In a conference call with reporters this afternoon, General Motors Fleet & Commercial Operations (FCO) general manager stated that GM was on track to beat its total for fleet sales last year. Peper said that business in the first quarter had been very successful—coming in 25% over the same quarter a year ago.
“Both heavy-duty pickups and full-size van sales are up,” he related. “For Q1, full-size pickup sales to commercial buyers were up 33% and van sales rose just under 37%.”
According to Peper, higher sales can be attributed to several factors. “The average age of the vehicle fleet out there is now 11 years [and this is driving demand.]
“We also have a wide array of vehicles fleets can choose from, including the new Chevrolet Silverado and GMC Sierra 2500 HD extended-cab bi-fuel pickup introduced at the NTEA Work Show, which we ‘re now starting to take orders on,” he continued. He said that this truck is but one of two such vehicles that have the fuel system fully warranted by the manufacturer and that the GM/Chevy bi-fuel trucks have more useable bed space than competitive models.
The bi-fuel pickups are powered by a CNG- capable Vortec 6.0L V8 engine that GM said “seamlessly transitions between CNG and gasoline fuel systems.” The trucks offer a range of more than 650 mi.
Peper also said that commercial buyers in search of alternative fuel options, especially bi-fuel and CNG; those desiring vehicles that offer a high degree of driver safety; and those seeking the lowest cost of ownership—including fuel efficiency and depreciation—are increasingly turning to GM.
He noted that when it comes to fuel choices, there is much interest from commercial buyers in GM’s CNG-powered Chevy Express and GMC Savana full-size vans and that the company is “anxious to see how the bi-fuel pickup with CNG appeals to customers. And our large vans with gasoline engines have better fuel economy than Ford’s. We also offer LPG on cutaway vans. It all amounts to quite a few options for our customers.”
Joyce Mattman, director of GM Commercial Product & Specialty Vehicles, pointed out that the company’s full-size vans with dedicated CNG fuel systems “appeal to customers with access to natural-gas fueling infrastructure; so they are mostly commercial buyers.
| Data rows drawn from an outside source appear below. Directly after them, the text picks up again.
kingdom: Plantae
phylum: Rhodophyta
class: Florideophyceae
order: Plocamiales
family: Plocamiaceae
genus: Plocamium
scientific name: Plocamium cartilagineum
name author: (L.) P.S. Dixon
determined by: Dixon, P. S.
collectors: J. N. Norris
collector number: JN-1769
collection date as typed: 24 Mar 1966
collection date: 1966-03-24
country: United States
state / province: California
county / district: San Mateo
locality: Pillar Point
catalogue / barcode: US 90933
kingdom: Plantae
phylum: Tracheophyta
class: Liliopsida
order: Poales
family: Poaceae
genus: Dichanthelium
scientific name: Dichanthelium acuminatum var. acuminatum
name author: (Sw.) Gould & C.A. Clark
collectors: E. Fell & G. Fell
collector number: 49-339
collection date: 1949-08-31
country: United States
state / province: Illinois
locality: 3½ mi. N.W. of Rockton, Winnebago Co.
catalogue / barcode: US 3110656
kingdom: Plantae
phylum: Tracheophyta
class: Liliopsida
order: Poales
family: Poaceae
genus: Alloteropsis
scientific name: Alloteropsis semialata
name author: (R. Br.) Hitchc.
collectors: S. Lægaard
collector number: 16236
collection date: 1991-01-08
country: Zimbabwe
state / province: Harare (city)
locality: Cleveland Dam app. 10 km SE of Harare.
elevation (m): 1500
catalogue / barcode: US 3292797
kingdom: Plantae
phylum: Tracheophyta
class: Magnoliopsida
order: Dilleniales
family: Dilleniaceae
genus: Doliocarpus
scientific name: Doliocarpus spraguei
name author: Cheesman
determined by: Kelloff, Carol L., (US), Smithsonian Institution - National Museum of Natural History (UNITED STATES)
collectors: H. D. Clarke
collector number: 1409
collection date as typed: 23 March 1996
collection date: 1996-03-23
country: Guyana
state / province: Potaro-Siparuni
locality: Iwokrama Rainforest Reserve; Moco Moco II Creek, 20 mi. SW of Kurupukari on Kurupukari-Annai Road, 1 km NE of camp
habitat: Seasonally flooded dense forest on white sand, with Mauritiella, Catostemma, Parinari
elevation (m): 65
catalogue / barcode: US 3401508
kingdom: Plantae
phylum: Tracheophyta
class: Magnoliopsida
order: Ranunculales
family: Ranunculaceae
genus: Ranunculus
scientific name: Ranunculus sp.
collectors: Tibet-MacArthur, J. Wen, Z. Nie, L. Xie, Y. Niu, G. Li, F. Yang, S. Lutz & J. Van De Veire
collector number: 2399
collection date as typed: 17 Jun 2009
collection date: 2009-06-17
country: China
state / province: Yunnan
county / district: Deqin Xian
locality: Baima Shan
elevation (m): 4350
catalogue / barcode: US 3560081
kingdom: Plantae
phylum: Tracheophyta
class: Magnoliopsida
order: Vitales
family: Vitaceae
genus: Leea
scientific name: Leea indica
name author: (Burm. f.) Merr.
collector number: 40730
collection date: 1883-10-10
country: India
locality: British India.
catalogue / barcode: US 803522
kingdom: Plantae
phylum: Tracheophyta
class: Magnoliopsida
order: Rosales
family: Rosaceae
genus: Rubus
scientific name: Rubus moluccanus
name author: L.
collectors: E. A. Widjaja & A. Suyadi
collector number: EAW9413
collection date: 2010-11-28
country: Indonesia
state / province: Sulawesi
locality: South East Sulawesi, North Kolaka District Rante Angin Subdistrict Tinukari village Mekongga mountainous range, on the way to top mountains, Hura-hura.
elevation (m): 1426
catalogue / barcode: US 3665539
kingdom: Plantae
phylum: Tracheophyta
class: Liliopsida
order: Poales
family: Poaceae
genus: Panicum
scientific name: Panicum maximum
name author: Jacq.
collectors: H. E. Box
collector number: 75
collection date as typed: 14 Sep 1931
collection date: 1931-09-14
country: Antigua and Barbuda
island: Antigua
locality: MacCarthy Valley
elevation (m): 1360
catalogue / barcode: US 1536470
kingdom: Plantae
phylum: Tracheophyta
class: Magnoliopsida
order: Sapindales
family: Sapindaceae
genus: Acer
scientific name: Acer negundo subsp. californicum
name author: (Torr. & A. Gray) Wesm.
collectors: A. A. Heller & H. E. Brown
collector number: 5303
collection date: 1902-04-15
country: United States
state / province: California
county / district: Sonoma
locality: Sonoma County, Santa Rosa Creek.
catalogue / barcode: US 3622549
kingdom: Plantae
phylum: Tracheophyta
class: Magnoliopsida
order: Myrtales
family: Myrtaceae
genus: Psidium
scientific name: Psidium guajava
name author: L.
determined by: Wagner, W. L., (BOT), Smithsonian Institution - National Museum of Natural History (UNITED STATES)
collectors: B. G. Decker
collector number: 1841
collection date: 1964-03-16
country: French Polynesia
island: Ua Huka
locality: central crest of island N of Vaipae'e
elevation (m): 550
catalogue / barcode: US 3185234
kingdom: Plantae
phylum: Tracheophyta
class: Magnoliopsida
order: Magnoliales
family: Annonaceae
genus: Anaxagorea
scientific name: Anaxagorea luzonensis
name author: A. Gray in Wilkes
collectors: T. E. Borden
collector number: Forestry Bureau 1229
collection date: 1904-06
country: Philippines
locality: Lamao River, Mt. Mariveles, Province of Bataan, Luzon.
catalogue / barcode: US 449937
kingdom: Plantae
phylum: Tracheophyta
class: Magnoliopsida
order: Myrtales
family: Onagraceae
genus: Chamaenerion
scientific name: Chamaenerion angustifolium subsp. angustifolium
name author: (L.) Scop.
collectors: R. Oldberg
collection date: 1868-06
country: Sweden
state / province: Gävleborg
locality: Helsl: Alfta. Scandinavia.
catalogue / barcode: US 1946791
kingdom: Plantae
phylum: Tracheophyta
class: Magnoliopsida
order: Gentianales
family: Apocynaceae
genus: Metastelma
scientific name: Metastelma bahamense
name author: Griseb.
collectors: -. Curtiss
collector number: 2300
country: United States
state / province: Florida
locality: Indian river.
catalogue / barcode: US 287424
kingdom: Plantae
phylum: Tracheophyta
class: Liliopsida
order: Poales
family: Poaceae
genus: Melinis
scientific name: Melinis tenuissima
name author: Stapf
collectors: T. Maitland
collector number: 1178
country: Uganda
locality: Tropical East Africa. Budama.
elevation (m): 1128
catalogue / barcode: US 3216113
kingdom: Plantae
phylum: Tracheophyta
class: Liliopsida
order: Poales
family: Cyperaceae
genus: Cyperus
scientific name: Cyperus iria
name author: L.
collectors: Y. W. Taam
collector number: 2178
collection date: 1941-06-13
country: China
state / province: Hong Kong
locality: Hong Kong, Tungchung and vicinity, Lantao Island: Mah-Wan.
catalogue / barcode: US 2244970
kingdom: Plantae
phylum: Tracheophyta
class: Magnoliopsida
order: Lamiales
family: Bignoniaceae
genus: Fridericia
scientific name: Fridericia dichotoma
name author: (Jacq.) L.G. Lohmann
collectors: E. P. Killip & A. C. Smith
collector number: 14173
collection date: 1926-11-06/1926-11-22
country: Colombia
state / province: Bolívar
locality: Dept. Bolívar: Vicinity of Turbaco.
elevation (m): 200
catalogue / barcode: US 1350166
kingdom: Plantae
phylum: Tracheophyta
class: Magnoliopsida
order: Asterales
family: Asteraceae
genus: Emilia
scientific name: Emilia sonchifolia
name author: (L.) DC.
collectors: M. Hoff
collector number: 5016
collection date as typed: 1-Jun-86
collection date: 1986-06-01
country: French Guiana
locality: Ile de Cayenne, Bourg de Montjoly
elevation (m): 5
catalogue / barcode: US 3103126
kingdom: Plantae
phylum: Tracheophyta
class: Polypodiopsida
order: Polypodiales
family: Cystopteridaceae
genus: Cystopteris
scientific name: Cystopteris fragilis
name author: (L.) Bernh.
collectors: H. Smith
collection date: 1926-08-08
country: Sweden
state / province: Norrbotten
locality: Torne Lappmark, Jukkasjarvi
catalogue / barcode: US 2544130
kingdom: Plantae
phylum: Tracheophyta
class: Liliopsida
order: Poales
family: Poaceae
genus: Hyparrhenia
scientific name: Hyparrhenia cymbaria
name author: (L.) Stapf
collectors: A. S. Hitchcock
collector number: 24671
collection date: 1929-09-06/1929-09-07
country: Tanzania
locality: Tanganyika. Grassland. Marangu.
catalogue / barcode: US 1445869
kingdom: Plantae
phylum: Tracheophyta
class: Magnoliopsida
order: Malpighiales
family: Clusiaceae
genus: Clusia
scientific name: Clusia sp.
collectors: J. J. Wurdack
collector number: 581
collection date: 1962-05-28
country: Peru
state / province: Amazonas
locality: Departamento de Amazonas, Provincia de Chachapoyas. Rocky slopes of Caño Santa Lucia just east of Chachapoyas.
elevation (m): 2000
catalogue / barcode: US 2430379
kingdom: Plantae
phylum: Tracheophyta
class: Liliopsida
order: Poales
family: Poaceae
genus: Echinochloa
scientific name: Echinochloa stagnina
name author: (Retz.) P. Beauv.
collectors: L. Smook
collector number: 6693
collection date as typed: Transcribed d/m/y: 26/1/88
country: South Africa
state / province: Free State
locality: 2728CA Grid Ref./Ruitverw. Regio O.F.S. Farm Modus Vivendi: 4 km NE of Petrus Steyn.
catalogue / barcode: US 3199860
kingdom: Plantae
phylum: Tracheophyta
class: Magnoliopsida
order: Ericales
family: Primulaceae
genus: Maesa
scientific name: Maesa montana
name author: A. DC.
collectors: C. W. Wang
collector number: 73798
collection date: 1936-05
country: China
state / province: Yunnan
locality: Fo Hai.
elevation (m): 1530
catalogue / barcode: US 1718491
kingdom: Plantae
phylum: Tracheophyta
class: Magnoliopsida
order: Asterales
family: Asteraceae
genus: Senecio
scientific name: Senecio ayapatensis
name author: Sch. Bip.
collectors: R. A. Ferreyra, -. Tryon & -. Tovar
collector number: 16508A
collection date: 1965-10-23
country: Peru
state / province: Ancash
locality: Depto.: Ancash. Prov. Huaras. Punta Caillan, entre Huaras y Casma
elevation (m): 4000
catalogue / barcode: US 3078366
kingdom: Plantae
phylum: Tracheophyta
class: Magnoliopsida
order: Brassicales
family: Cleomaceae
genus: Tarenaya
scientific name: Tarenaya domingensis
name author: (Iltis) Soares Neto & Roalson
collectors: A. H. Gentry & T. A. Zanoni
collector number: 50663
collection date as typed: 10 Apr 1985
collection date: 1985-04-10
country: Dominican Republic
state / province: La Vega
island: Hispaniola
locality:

“ The interesting thing with the bi-fuel pickup is that capability will allow drivers to take the vehicle where there is no CNG stations,” she continued. Mattman added that GM will be looking closely at “how many bi-fuel trucks we sell to retail vs. commercial customers.”
Asked if GM was considering broadening its vehicle portfolio with a van larger than the Chevy Express/GMC Savana models-- perhaps imported from Europe—Peper replied that the OEM is “always looking at various [vehicle[ segments but we have no plans on other vans to speak of.”